Try it: Every line of the records below from the line with "- O programa" up to and including the line with "1. Salve o código" must be reproduced exactly, and no line outside that range.

Dataset items
+ + + + + + +
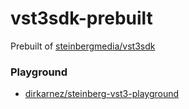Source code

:vst3sdk-prebuilt
================
Prebuilt of [steinbergmedia/vst3sdk](https://github.com/steinbergmedia/vst3sdk)

### Playground
- [dirkarnez/steinberg-vst3-playground](https://github.com/dirkarnez/steinberg-vst3-playground)
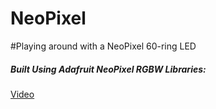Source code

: # NeoPixel
#Playing around with a NeoPixel 60-ring LED

##### Built Using Adafruit NeoPixel RGBW Libraries:
[Video](https://drive.google.com/file/d/1UHNTE2oGge4D9fcISWO5t8Mzf6ZKKcG1PQ/view?usp=sharing)
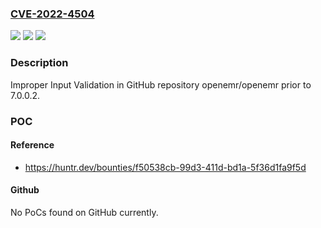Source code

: ### [CVE-2022-4504](https://cve.mitre.org/cgi-bin/cvename.cgi?name=CVE-2022-4504)
![](https://img.shields.io/static/v1?label=Product&message=openemr%2Fopenemr&color=blue)
![](https://img.shields.io/static/v1?label=Version&message=n%2Fa&color=blue)
![](https://img.shields.io/static/v1?label=Vulnerability&message=CWE-20%20Improper%20Input%20Validation&color=brighgreen)

### Description

Improper Input Validation in GitHub repository openemr/openemr prior to 7.0.0.2.

### POC

#### Reference
- https://huntr.dev/bounties/f50538cb-99d3-411d-bd1a-5f36d1fa9f5d

#### Github
No PoCs found on GitHub currently.

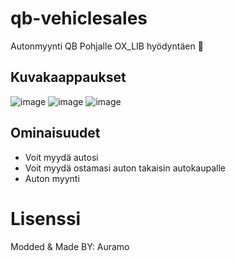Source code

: # qb-vehiclesales
Autonmyynti QB Pohjalle OX_LIB hyödyntäen :blue_car:





## Kuvakaappaukset
![image](https://i.imgur.com/bYQNc6P.jpeg)
![image](https://i.imgur.com/LJUFwVv.jpeg)
![image](https://i.imgur.com/ny3TgFn.jpeg)

## Ominaisuudet
- Voit myydä autosi
- Voit myydä ostamasi auton takaisin autokaupalle
- Auton myynti

# Lisenssi
Modded & Made BY: Auramo
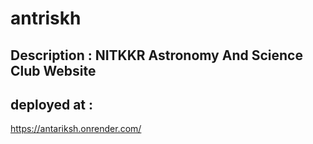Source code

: # antriskh
## Description : NITKKR Astronomy And Science Club Website
## deployed at : 
https://antariksh.onrender.com/
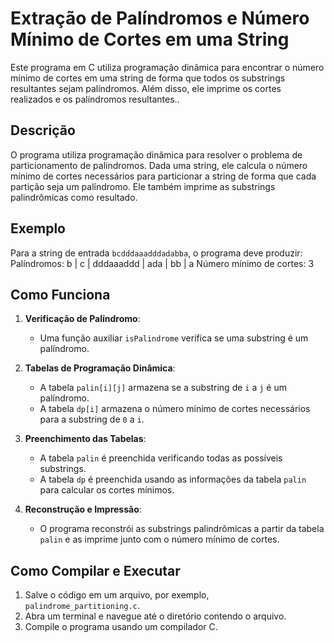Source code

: # Extração de Palíndromos e Número Mínimo de Cortes em uma String

Este programa em C utiliza programação dinâmica para encontrar o número mínimo de cortes em uma string de forma que todos os substrings resultantes sejam palíndromos. Além disso, ele imprime os cortes realizados e os palíndromos resultantes..

## Descrição
O programa utiliza programação dinâmica para resolver o problema de particionamento de palíndromos. Dada uma string, ele calcula o número mínimo de cortes necessários para particionar a string de forma que cada partição seja um palíndromo. Ele também imprime as substrings palindrômicas como resultado.

## Exemplo
Para a string de entrada `bcdddaaadddadabba`, o programa deve produzir:
Palíndromos: b | c | dddaaaddd | ada | bb | a
Número mínimo de cortes: 3

## Como Funciona
1. **Verificação de Palíndromo**:
    - Uma função auxiliar `isPalindrome` verifica se uma substring é um palíndromo.

2. **Tabelas de Programação Dinâmica**:
    - A tabela `palin[i][j]` armazena se a substring de `i` a `j` é um palíndromo.
    - A tabela `dp[i]` armazena o número mínimo de cortes necessários para a substring de `0` a `i`.

3. **Preenchimento das Tabelas**:
    - A tabela `palin` é preenchida verificando todas as possíveis substrings.
    - A tabela `dp` é preenchida usando as informações da tabela `palin` para calcular os cortes mínimos.

4. **Reconstrução e Impressão**:
    - O programa reconstrói as substrings palindrômicas a partir da tabela `palin` e as imprime junto com o número mínimo de cortes.

## Como Compilar e Executar
1. Salve o código em um arquivo, por exemplo, `palindrome_partitioning.c`.
2. Abra um terminal e navegue até o diretório contendo o arquivo.
3. Compile o programa usando um compilador C.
+ + + + + + +
Result of this exercise:
    - O programa reconstrói as substrings palindrômicas a partir da tabela `palin` e as imprime junto com o número mínimo de cortes.

## Como Compilar e Executar
1. Salve o código em um arquivo, por exemplo, `palindrome_partitioning.c`.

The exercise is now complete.